SCENARIO 3: The Internal Audit Department just received a new automated auditing software package. Software training is scheduled in four weeks for the staff. No one has any knowledge of how to use it but the software provides many features that will make documenting easier. The software provides help menus to assist with every function. Your manager has mentioned it would be helpful if everyone could spend some time making themselves familiar with the software. You have just been assigned a new audit project that requires a tremendous amount of documentation and the audit will take approximately six months to complete. Explain how you would go about handling this audit. Would you complete the audit using the old method or attempt to use the new software (Initiative/Computer Skills)?
SCENARIO 4: Being an internal auditor requires a lot of interaction with internal customers. While auditing the commission’s area of the company, you found that the commission’s accounts were not being reconciled and the last date of reconciliation could not be determined. Further review revealed that the commission’s area hired a new manager approximately six months ago and most of the employees had less than one year of experience in the area. As a senior internal auditor having audited the commission’s accounts several times in the past five years, how would you handle this situation? The new manager requests that you train his staff on how to reconcile the accounts. How would you go about accomplishing this?
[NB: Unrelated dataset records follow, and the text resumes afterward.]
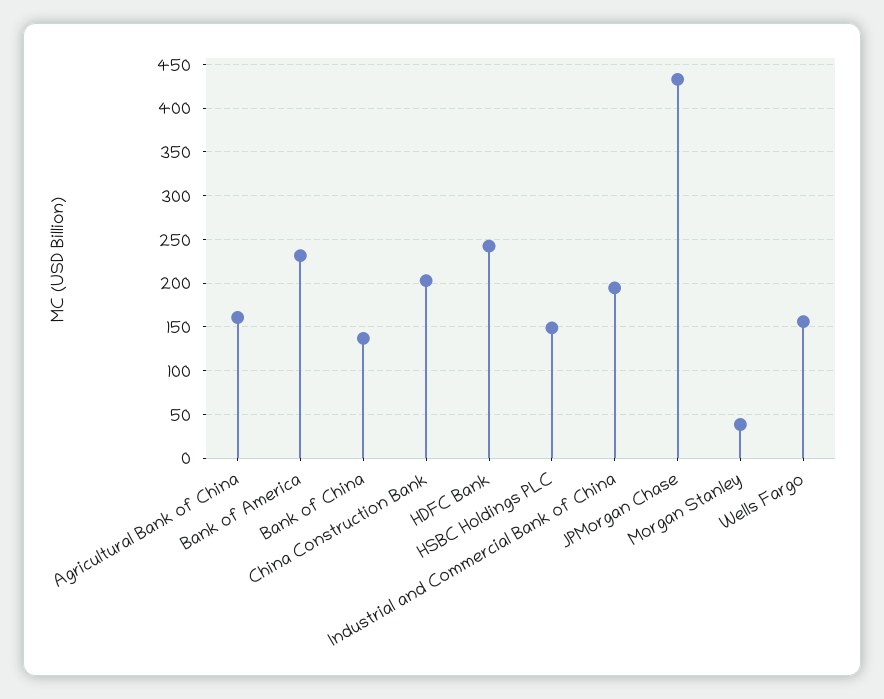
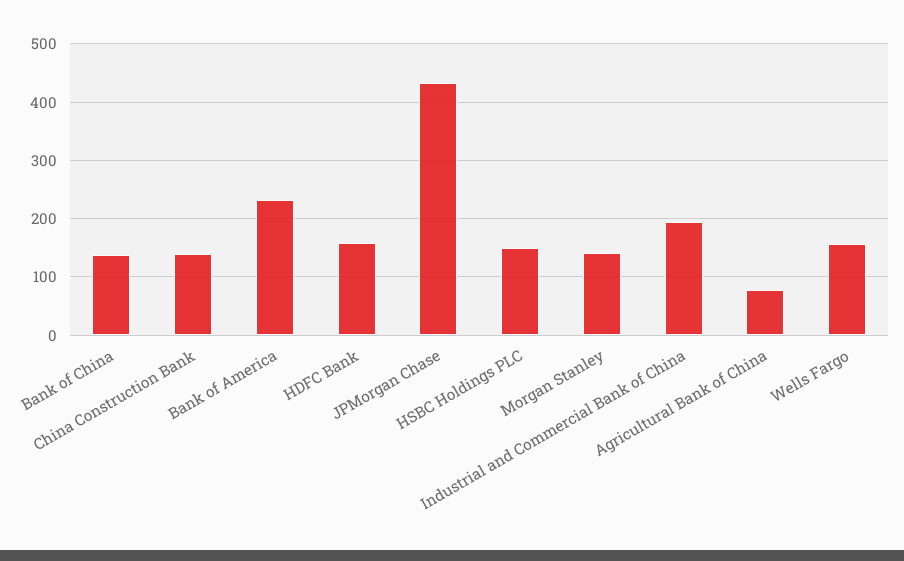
  {
-   "Agricultural Bank of China": 160,
+   "Agricultural Bank of China": 80,
    "Bank of America": 230,
    "Bank of China": 140,
-   "China Construction Bank": 200,
+   "China Construction Bank": 140,
-   "HDFC Bank": 240,
+   "HDFC Bank": 160,
    "HSBC Holdings PLC": 150,
    "Industrial and Commercial Bank of China": 190,
    "JPMorgan Chase": 430,
-   "Morgan Stanley": 40,
+   "Morgan Stanley": 140,
    "Wells Fargo": 160
  }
SCENARIO 5: You are doing a procurement audit where three quotes are required for all temporary help services over $5,000. You find numerous examples of non-compliance with the policy and you raise the issue with management. You are told the policy is onerous and requires a lot of time and work to comply with. The manager explains she is short-staffed and that sometimes emergencies come up making temporary help an urgent matter. In these cases, compliance with the policy is impossible. What further work would you do to analyze this situation? Would you report on the non-compliance issue or would you take a different approach?